Set out the lines of the items as a numbered list, starting with the first line and going on through the line that contains "county / district: Gallatin". Leave out any blank lines.

→ **DATA SHOWN**
-*-*-
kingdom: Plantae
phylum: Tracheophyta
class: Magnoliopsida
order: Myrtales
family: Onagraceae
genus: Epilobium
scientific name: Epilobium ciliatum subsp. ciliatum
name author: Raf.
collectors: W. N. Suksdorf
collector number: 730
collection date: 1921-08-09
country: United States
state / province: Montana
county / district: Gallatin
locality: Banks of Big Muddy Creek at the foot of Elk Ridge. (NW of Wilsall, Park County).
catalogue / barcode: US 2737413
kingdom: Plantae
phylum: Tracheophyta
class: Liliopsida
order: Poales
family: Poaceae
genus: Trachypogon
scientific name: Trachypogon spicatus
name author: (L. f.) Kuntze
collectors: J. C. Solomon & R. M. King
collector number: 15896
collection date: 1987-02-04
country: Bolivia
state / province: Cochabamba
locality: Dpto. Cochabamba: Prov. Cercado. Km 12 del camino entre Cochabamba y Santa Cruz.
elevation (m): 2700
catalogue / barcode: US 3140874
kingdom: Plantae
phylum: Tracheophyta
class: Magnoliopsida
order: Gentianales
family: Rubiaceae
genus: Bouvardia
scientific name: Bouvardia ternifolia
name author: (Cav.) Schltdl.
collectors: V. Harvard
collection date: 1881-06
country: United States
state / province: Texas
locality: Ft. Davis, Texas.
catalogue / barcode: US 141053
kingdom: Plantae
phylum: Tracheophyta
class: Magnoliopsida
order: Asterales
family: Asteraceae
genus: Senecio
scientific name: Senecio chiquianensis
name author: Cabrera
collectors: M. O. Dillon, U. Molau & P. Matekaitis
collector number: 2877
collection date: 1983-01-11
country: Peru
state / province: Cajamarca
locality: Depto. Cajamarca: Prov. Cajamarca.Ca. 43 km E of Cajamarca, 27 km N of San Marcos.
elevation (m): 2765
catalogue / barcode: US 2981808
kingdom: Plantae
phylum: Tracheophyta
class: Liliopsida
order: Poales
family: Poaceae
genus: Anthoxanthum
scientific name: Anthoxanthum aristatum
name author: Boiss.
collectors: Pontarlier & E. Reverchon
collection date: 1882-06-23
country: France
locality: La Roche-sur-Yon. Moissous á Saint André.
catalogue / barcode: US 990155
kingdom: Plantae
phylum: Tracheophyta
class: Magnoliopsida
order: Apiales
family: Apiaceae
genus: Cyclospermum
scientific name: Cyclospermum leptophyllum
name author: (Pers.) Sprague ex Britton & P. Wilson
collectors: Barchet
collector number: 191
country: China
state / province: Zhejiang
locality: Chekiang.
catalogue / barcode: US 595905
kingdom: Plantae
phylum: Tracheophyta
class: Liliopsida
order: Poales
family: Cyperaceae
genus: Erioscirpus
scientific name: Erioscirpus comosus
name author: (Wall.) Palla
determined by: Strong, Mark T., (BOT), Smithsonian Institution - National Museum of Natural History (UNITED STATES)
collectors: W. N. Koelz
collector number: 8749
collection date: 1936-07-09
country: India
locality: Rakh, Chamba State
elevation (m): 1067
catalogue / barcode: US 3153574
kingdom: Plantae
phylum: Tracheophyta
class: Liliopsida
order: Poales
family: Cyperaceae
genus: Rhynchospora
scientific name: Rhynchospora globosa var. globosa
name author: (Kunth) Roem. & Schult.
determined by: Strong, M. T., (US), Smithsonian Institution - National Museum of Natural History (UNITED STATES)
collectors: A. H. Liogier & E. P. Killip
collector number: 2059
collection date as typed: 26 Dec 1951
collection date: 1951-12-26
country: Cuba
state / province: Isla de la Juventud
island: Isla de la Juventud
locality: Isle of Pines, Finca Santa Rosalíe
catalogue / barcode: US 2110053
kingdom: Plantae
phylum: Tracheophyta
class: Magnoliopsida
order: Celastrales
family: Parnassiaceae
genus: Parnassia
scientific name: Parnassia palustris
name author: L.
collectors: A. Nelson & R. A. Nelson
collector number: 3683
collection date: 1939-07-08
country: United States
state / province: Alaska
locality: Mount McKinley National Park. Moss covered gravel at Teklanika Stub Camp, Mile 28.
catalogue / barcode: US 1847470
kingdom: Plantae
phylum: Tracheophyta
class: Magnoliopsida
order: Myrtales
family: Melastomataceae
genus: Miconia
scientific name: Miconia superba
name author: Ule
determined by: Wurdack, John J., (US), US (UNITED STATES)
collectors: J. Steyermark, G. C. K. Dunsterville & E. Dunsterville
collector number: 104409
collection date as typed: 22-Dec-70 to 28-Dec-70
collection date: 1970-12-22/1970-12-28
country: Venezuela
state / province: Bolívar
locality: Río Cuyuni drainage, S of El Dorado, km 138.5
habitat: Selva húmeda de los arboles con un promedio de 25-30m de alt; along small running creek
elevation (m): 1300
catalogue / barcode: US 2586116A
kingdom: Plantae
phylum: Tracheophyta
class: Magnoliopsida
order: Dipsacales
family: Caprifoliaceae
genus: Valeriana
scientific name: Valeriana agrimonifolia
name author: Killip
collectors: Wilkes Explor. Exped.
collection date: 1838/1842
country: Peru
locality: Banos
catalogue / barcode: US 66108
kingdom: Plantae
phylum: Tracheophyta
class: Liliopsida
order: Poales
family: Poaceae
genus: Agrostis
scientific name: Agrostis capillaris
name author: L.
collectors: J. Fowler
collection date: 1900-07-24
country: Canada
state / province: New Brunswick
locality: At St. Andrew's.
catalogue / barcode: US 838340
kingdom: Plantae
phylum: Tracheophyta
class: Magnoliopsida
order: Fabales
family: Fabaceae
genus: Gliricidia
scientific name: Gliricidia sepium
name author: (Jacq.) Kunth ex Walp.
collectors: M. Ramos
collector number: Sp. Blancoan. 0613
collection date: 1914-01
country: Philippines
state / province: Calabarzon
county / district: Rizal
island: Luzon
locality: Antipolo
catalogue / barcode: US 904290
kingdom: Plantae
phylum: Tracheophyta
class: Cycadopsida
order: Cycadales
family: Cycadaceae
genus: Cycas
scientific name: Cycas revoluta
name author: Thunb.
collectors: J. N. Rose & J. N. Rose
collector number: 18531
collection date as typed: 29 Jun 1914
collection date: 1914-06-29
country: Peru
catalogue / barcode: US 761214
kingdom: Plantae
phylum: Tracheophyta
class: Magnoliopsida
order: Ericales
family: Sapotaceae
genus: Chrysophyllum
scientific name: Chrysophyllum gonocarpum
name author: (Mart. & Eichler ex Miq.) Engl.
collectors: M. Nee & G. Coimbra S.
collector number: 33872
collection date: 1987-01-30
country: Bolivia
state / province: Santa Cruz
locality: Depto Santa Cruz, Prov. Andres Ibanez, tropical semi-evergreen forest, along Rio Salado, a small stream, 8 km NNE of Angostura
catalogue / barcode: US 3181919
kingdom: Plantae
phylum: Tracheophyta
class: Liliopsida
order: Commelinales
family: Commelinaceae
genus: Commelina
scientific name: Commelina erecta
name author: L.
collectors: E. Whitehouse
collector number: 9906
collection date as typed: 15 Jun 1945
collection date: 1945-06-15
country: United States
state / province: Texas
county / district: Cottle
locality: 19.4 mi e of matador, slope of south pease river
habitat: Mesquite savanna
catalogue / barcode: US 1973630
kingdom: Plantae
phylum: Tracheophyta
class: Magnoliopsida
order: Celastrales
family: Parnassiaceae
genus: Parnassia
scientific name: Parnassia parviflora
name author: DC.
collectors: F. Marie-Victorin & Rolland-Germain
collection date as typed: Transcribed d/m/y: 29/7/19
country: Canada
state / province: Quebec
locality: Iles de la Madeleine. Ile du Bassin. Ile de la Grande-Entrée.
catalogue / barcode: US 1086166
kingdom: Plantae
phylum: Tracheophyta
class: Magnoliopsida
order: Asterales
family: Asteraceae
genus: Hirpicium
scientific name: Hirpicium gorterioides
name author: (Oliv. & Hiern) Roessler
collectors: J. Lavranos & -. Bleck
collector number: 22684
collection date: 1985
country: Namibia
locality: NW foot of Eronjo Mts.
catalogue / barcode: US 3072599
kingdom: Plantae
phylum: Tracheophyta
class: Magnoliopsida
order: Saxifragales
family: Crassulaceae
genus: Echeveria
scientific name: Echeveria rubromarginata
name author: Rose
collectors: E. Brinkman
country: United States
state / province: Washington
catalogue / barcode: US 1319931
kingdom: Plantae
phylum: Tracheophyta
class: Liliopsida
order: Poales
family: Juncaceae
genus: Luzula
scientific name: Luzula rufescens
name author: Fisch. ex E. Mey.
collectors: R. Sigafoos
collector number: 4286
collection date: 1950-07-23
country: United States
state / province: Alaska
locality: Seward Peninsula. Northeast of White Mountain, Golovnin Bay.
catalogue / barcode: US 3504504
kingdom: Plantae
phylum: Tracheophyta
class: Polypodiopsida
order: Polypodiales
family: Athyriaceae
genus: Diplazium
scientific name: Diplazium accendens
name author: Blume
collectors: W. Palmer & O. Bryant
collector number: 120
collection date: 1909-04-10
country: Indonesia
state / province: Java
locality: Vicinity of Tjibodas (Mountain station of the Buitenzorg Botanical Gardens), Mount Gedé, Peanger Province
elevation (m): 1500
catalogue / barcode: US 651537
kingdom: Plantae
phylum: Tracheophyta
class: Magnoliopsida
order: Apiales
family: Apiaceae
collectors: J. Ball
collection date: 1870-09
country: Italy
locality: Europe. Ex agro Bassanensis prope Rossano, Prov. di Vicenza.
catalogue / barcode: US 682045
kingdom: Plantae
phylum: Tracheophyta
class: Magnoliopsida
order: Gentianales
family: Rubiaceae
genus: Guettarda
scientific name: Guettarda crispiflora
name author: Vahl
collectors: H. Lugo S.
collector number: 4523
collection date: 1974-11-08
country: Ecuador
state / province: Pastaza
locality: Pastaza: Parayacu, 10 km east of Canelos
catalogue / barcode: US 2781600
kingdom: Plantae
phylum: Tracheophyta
-*-*-
→ **RESPONSE BELOW**
1. kingdom: Plantae
2. phylum: Tracheophyta
3. class: Magnoliopsida
4. order: Myrtales
5. family: Onagraceae
6. genus: Epilobium
7. scientific name: Epilobium ciliatum subsp. ciliatum
8. name author: Raf.
9. collectors: W. N. Suksdorf
10. collector number: 730
11. collection date: 1921-08-09
12. country: United States
13. state / province: Montana
14. county / district: Gallatin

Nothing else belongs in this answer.